For some time I was concerned that she too would take her life to be with him, something she said she wanted, but in more recent times she has assured me that she would never do this. A medically trained person she believes in the sanctity of life and she just couldn't do it, she said.
Still, she has also talked of 'living a nightmare' and I have tried a few different things to shift her thinking. Particularly intelligent and not remotely spiritual or religious, there are limited options. I suggested a psychiatrist to get at those thoughts and challenge them, but she's the one to take this step, not me, and I don't think she's ever going to do it.
What to do? Well, she's a woman who loves a bone to chew and she's good at what she does, so I put her onto my mother's health and in time she had that situation sorted with names of the just the right professionals. She won't answer emails about her own pains but she'll gladly write away to come to the aid of someone else.
I wanted to do something for her to say 'thank you' and it occurred to me that music might be a sort of medicine, so I gave her two tickets to a Parisian Jazz Concert in town for just one evening. She took her sister and with excitement emailed the next day to say how wonderful it had been; how the audience had cheered and applauded and stood up and danced in the aisles, including her sister. It gave her a boost like nothing else I had tried had managed to do. For one night at least, she had loved life again, and maybe, just maybe, it might turn things around for her.
She talks to her son often. She still sleeps in his room to be close to him. She knows he visits, which is troubling on one level but also sorta wonderful that this totally scientific and rational woman can be reunited with her son in this way. She blames herself for the sadness that took his life, even though she was a totally devoted mother, and she feels a need to care for him in death as well. She's the child of survivors of Auschwitz. Who am I to tell her how to live and how to think?

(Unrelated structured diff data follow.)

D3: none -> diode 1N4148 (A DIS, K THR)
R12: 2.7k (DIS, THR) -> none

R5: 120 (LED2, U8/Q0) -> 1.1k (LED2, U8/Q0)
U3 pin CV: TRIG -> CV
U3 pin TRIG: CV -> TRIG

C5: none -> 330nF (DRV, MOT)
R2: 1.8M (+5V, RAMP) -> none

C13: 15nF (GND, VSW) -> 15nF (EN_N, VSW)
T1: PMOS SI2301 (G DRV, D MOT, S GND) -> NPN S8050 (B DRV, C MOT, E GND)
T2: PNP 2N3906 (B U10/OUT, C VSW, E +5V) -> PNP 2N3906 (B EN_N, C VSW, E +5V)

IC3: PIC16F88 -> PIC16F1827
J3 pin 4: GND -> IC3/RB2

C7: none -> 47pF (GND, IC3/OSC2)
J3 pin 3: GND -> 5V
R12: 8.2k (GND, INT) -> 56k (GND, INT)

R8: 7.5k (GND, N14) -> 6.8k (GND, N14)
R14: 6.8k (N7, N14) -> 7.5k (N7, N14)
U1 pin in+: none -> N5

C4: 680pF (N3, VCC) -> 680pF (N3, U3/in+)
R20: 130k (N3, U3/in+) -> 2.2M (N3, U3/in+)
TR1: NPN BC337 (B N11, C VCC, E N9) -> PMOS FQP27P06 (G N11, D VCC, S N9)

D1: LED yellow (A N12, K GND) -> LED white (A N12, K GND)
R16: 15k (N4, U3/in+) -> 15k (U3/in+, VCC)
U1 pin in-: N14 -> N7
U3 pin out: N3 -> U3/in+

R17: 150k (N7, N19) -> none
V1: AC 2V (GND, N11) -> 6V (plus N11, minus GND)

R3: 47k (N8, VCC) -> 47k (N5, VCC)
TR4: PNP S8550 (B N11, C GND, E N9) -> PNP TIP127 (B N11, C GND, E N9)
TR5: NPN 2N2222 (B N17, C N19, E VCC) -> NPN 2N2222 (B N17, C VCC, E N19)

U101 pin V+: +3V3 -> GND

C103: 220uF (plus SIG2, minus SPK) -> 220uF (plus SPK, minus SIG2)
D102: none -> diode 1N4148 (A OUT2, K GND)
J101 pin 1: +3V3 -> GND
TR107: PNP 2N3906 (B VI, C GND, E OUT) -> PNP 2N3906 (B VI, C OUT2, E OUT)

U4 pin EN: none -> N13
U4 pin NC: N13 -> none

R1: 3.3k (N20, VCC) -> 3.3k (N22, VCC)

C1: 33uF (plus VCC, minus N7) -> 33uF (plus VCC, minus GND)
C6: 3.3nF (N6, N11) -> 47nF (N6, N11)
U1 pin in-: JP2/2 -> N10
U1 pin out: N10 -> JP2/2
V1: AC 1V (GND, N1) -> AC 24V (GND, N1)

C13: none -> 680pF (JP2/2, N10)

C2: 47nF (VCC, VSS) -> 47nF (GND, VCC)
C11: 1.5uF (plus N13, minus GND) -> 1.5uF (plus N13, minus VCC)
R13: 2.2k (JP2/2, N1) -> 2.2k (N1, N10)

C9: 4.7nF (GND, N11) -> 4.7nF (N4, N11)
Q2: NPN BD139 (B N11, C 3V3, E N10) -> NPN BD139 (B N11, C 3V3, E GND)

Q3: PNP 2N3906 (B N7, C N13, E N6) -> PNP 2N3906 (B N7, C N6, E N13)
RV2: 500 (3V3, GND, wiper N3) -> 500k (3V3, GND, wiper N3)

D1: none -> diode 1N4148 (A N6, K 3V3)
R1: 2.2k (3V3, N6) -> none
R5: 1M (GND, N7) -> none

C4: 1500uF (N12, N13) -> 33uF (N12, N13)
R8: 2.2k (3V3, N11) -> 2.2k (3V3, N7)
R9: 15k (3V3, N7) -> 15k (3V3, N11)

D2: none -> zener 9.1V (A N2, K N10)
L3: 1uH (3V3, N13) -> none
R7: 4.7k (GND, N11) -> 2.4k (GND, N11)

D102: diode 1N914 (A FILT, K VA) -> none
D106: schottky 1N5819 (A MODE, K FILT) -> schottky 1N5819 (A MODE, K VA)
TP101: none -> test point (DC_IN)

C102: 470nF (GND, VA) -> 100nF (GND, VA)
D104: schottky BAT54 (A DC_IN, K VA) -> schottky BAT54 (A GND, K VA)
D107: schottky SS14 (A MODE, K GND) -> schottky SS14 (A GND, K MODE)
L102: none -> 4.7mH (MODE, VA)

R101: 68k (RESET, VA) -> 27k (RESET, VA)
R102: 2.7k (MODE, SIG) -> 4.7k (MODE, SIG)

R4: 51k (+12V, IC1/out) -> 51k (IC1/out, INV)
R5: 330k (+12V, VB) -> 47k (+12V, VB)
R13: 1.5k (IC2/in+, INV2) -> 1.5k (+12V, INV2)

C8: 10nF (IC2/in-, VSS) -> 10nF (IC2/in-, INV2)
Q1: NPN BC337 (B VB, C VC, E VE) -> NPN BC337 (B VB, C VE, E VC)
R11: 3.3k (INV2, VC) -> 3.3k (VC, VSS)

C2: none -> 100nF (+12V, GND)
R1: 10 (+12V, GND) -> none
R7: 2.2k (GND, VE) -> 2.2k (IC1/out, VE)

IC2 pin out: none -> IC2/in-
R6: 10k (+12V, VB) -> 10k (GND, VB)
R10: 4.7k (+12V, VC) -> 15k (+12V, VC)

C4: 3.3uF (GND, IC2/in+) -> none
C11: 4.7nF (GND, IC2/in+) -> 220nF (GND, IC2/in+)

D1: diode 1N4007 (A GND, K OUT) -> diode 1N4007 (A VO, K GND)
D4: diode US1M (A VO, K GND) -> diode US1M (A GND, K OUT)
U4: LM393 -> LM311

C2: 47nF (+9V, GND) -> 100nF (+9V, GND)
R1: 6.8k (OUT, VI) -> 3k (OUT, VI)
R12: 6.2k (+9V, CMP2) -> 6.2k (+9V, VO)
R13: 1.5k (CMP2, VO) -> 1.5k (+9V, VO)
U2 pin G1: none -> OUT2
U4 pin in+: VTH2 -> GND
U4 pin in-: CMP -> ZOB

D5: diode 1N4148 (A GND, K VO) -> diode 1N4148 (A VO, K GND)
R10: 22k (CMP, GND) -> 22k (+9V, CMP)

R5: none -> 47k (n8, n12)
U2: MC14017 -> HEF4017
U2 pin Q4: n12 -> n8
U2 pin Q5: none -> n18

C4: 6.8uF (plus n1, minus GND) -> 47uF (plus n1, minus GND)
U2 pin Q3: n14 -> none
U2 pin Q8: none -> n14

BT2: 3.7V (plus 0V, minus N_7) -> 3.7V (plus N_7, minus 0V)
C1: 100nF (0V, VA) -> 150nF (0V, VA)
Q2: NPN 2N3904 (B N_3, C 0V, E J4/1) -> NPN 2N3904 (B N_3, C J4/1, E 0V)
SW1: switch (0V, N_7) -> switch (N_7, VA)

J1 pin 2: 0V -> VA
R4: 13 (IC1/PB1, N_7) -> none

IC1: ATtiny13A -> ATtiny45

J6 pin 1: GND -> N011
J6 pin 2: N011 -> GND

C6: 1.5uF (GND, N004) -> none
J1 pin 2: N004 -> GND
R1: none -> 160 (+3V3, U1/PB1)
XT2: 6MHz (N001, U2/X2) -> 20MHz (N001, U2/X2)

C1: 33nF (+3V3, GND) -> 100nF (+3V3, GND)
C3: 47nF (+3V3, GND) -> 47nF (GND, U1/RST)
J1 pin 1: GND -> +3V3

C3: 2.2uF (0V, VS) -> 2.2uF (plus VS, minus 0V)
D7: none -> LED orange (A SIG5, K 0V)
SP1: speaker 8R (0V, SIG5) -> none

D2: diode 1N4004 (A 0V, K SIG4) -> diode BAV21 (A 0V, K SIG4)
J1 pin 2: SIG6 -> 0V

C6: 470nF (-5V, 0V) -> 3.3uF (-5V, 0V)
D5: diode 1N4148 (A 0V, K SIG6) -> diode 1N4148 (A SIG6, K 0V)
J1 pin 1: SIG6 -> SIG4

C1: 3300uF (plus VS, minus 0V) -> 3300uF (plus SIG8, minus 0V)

In moments when I glimpse the vibrant woman I once knew it feels to me that anything in this world is possible, and so when she dropped off into my letterbox a CD that they were selling that night enclosed in a beautiful card I felt a deep sort of reverence for the art of 'companioning'; of walking side by side with someone who was walking through a deep, dark storm. I can't pretend to feel her pain but I can continue to reassure her that living a nightmare won't last forever. The mind truly does wish to heal.
If you think about music it is an extraordinary gift to the planet. A set of notes is written and learned. They are played, last a few seconds and then they disappear, and yet they can change our mindset; change our lives in fact; change the state of someone's world. A set of notes can remind us that there is much to live for; that man is capable of creating abundant joy. Music is therapy. Music is life. If they try to drop music in your children's school, fight for their rights to experience joy.